*Supplied records*:
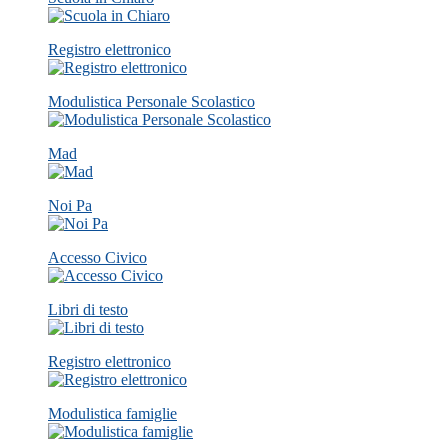
Registro elettronico
Modulistica Personale Scolastico
Mad
Noi Pa
Accesso Civico
Libri di testo
Registro elettronico
Modulistica famiglie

*Description of the task*:
An unchanged copy of the data, images excluded, is all that should be given.

*Solution to this task*:
Registro elettronico
Modulistica Personale Scolastico
Mad
Noi Pa
Accesso Civico
Libri di testo
Registro elettronico
Modulistica famiglie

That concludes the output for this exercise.